**Questions to answer**
1) In the council meeting report, who seconded the mayor's motion to refuse the Cobbitty depot application?
2) Reproduce from the council meeting report the part that opens with the words containing "She also didn't" and closes with "depot in Cobbitty.".

**Document extract**
++++++++
She noted there was no flood free zone access from the site and that if vehicle access was possible there was no evidence for it. Cr Symkowiak also noted that residents appreciated that the floodplain allowed Camden to protect the natural land close to Belgenny Farm and other areas around Camden. She said to approve this development application would set a dangerous and sad precedent.
She also didn't support the setback, which was only half that of other houses in the block. In short, she would vote to refuse the subdivision.
Cr Peter Sidgreaves said he supported mayor’s position 100%.
The subdivision was refused with the Liberals and Cr Rob Mills voting against it.
It is worth noting that while Cr Mills did not speak during this debate, afterwards he referred to the Picton flood as the reason he couldn't support the subdivision. That flood, he said, showed we must prepare for the worst. It was a useful comment and one that would have furthered the debate.
ORD03: Use of an existing farm building has a depot in Cobbitty.
The mayor, Cr Lara Symkowiak, stepped in right at the top and moved a refusal of this development application, which was seconded by Cr Peter Sidgreaves.
It quickly became clear that this was a unanimous position. The discussion that followed revealed the applicant had been using the shed as a depot for at least a year without council authorisation.
The councillors were also sceptical about the number of vehicle movements that were suggested.
There was also an indication that the site has a long history of negative impacts on neighbouring residents.
Finally it was apparent that the development application did not meet zoning requirements.
In winding up the discussion the mayor stated that a depot to serve an off-site building should itself be off-site, potentially in an industrial area.
Councillors unanimously voted to reject the application to the applause of a number of Cobbitty residents who had attended the meeting.
ORD04: Submission to the NSW Heritage Division for changes to the heritage listing of some of the land around Gledswood Homestead.
This was a fairly straightforward discussion. Council officers had noted that if the council had accepted the draft changes proposed by the NSW Heritage Division, it could have allowed higher roof lines in parts of the area around Homestead.
The councillors voted unanimously for a large L-shaped area to remain as heritage-listed land to protect the sight-lines to and from the property.
This was passed unanimously.
ORD05 Delegations to the mayor – Christmas New Year Period
This was just a bit of housekeeping. The mayor had no need to use her delegation authority. Passed unanimously.
++++++++
**Supplied data**
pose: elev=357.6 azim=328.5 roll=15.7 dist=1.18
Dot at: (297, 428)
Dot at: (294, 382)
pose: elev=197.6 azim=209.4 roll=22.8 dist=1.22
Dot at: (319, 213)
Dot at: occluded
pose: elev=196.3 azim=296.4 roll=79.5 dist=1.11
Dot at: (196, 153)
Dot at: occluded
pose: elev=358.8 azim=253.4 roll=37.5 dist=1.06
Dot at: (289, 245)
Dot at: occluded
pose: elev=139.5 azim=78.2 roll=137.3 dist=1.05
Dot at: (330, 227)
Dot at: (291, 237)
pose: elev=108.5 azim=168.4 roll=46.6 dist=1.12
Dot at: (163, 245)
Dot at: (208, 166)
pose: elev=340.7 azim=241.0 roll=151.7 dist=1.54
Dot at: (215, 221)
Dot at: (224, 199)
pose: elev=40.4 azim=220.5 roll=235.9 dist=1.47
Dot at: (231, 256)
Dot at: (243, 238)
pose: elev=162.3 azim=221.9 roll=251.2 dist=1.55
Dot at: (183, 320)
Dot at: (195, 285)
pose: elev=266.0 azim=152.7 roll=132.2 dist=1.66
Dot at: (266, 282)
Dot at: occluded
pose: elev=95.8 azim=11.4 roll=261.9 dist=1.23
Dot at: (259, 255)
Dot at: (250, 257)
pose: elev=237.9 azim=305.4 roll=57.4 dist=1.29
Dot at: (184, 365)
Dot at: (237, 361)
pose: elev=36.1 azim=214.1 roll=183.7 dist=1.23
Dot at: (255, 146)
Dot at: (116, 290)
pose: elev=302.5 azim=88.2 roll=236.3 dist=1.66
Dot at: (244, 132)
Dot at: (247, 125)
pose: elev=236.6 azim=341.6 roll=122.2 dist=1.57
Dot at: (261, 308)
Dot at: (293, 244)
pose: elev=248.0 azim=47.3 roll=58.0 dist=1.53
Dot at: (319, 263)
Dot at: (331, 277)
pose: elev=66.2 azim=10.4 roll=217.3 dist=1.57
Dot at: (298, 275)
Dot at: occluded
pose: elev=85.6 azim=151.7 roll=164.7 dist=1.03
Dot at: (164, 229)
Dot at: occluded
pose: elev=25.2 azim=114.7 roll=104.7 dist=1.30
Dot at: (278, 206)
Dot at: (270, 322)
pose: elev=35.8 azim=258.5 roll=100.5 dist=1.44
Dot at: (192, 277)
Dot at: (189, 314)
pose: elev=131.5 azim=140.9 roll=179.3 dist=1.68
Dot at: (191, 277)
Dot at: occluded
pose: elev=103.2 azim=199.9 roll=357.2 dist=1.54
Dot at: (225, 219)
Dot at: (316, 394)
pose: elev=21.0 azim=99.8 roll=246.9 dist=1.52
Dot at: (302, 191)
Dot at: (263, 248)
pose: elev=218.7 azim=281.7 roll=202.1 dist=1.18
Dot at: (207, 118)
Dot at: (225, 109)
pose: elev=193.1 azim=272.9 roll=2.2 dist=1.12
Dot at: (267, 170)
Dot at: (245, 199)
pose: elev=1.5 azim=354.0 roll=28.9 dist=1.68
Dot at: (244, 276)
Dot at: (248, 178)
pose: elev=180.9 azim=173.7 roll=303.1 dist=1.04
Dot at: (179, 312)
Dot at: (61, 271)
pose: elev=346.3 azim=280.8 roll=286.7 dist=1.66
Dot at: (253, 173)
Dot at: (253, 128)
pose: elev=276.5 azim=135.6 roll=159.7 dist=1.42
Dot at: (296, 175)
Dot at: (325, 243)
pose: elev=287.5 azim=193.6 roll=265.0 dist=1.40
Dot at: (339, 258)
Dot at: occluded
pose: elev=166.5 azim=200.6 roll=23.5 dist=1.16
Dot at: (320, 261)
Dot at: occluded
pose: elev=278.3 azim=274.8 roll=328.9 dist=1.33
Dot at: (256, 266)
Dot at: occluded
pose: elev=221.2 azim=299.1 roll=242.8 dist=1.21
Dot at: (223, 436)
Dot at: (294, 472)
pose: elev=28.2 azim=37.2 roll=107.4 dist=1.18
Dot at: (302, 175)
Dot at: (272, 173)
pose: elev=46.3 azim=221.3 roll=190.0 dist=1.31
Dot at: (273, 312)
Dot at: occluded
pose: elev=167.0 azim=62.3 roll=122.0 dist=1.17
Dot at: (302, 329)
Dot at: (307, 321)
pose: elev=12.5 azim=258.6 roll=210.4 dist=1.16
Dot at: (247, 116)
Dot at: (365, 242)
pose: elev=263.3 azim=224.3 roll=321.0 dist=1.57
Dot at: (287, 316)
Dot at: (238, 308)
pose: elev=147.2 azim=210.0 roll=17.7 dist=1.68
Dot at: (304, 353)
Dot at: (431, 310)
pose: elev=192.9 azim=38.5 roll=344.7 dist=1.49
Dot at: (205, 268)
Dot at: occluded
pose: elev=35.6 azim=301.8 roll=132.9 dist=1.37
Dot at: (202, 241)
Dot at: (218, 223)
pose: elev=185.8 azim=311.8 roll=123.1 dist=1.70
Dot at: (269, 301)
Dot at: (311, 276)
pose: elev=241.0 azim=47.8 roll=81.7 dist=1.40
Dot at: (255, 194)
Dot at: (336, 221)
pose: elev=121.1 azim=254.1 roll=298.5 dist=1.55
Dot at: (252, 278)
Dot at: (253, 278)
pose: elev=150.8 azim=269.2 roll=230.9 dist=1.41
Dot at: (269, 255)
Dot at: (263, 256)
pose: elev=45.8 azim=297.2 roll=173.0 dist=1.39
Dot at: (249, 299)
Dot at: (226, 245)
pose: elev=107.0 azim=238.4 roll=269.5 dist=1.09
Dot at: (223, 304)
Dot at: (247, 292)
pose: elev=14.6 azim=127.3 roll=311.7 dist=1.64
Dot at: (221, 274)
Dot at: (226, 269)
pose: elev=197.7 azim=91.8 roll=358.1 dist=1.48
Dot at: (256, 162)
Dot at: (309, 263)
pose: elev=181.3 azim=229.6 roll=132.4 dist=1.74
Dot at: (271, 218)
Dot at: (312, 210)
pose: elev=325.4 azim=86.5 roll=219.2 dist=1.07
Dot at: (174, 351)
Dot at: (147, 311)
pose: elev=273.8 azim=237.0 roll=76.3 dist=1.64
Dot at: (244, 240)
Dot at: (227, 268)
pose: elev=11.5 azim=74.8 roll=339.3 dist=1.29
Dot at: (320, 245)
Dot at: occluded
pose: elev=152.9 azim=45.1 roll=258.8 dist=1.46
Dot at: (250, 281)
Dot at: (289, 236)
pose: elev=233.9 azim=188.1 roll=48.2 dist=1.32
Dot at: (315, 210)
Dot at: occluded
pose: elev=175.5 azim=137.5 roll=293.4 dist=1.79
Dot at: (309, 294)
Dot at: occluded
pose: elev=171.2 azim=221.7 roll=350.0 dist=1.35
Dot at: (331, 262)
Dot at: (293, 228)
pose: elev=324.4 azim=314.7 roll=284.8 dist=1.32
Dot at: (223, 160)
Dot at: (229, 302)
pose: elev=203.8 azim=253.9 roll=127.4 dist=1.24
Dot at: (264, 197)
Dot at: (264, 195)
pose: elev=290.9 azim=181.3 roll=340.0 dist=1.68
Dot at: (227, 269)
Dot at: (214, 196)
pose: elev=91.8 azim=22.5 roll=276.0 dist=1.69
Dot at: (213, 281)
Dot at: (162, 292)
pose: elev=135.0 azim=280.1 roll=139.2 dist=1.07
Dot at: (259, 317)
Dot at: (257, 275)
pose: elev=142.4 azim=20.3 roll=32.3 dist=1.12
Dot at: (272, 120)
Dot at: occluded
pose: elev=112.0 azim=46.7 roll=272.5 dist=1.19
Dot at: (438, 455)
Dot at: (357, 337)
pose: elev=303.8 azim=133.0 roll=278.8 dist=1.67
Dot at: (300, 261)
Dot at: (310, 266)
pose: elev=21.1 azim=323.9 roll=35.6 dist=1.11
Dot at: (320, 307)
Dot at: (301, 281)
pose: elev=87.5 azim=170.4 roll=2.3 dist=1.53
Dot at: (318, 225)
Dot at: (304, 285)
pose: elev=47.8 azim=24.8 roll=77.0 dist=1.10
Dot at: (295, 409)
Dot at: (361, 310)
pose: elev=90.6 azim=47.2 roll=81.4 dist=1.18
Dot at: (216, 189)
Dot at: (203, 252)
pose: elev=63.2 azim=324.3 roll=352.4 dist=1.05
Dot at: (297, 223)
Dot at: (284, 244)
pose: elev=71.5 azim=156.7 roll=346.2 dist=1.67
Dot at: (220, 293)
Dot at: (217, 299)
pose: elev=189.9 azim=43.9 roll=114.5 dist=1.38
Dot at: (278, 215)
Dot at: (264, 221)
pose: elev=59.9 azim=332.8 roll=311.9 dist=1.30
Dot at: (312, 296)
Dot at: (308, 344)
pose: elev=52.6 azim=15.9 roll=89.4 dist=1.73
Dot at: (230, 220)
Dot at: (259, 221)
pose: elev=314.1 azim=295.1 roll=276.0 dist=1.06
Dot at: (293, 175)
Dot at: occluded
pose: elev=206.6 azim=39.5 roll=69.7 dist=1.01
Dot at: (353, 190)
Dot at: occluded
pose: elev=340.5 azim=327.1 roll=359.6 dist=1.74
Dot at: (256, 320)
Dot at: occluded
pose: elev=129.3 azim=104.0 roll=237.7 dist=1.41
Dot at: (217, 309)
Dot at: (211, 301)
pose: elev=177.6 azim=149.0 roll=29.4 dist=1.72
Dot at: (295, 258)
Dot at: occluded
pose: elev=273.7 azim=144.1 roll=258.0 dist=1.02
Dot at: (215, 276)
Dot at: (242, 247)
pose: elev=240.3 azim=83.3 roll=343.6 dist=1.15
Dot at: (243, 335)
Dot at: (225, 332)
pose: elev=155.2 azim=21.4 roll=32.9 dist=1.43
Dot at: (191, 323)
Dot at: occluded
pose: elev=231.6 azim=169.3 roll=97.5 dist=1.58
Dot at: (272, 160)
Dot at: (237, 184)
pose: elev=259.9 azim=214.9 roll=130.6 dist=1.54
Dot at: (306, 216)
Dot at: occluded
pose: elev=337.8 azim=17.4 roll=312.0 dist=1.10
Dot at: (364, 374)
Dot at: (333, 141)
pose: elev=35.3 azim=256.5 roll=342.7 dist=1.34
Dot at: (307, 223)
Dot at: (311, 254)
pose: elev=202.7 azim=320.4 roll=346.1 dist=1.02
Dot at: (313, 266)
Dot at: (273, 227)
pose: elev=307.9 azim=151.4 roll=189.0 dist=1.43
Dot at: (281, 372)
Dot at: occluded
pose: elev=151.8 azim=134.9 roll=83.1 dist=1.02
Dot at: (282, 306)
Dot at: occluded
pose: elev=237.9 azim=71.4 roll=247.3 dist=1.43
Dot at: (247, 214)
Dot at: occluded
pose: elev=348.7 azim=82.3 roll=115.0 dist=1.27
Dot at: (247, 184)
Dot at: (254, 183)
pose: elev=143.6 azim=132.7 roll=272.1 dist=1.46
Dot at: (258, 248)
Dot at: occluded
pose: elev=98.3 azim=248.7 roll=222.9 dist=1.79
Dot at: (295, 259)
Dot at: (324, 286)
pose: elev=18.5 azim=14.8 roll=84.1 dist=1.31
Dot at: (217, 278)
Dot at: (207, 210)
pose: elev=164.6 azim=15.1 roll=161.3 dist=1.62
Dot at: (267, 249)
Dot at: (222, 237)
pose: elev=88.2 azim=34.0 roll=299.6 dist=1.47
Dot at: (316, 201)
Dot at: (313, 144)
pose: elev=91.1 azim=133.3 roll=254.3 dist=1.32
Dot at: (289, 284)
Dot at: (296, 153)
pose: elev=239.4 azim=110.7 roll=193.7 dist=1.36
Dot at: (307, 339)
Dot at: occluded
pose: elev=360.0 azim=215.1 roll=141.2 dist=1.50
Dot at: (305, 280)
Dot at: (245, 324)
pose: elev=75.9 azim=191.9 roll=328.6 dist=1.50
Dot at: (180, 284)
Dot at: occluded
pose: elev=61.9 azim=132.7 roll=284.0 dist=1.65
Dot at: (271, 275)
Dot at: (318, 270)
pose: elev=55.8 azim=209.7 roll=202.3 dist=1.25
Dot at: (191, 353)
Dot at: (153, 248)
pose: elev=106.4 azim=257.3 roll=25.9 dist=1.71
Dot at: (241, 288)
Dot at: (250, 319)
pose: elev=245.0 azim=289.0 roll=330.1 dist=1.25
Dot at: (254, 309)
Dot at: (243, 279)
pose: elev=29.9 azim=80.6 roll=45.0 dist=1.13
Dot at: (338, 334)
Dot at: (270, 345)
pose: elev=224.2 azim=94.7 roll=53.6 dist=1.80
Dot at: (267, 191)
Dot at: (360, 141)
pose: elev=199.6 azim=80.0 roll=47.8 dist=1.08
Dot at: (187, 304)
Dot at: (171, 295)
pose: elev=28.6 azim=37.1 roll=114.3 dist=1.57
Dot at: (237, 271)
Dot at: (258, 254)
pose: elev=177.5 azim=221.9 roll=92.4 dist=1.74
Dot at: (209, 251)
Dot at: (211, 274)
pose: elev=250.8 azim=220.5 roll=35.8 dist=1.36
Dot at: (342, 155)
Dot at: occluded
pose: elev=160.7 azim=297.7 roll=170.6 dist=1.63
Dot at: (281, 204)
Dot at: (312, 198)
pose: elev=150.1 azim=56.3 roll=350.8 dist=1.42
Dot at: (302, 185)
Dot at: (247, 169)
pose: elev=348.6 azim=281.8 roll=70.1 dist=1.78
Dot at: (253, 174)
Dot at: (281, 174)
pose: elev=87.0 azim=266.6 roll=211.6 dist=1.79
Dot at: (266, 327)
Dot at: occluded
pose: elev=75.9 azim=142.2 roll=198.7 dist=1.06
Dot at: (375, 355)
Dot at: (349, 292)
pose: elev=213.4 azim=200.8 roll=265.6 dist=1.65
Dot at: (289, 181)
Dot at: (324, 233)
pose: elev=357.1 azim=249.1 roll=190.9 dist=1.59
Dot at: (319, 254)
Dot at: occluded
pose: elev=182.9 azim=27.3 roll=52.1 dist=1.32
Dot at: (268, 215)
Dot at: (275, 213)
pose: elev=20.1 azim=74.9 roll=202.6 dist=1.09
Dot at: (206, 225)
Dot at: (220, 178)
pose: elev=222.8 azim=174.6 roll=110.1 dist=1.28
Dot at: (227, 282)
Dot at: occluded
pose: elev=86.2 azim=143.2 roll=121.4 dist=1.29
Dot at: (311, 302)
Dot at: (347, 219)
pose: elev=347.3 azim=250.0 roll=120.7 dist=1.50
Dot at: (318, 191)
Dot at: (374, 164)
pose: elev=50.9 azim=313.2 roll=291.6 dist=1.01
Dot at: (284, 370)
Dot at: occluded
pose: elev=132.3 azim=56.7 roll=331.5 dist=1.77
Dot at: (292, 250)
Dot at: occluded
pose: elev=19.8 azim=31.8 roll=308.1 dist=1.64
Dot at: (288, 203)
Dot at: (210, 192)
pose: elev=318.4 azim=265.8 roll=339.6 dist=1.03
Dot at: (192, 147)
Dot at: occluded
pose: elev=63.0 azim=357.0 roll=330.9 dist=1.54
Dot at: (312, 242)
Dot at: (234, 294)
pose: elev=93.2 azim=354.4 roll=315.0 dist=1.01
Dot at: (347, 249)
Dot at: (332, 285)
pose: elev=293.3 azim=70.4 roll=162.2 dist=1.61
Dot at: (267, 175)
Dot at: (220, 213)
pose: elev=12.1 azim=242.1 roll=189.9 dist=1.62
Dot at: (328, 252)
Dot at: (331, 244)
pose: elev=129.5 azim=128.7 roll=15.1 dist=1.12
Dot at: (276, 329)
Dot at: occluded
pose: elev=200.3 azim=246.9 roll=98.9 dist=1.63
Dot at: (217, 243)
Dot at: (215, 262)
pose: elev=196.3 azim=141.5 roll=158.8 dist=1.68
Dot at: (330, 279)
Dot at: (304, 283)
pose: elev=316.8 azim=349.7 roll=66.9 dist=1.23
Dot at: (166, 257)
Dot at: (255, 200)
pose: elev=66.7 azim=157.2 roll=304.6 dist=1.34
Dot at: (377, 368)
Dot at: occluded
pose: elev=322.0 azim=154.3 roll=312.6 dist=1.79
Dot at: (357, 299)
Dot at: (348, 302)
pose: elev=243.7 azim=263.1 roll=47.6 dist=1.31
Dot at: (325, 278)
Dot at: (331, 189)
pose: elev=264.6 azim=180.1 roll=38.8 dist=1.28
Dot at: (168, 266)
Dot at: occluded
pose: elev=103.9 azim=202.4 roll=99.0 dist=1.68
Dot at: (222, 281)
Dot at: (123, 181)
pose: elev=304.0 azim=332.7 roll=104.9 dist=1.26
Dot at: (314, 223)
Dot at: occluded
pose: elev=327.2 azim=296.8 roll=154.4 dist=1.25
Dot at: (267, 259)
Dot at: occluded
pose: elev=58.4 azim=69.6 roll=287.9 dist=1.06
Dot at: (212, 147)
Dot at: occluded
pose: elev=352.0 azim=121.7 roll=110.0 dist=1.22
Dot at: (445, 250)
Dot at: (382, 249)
++++++++
**Task-by-task results**
1) Cr Peter Sidgreaves

2)
She also didn't support the setback, which was only half that of other houses in the block. In short, she would vote to refuse the subdivision.
Cr Peter Sidgreaves said he supported mayor’s position 100%.
The subdivision was refused with the Liberals and Cr Rob Mills voting against it.
It is worth noting that while Cr Mills did not speak during this debate, afterwards he referred to the Picton flood as the reason he couldn't support the subdivision. That flood, he said, showed we must prepare for the worst. It was a useful comment and one that would have furthered the debate.
ORD03: Use of an existing farm building has a depot in Cobbitty.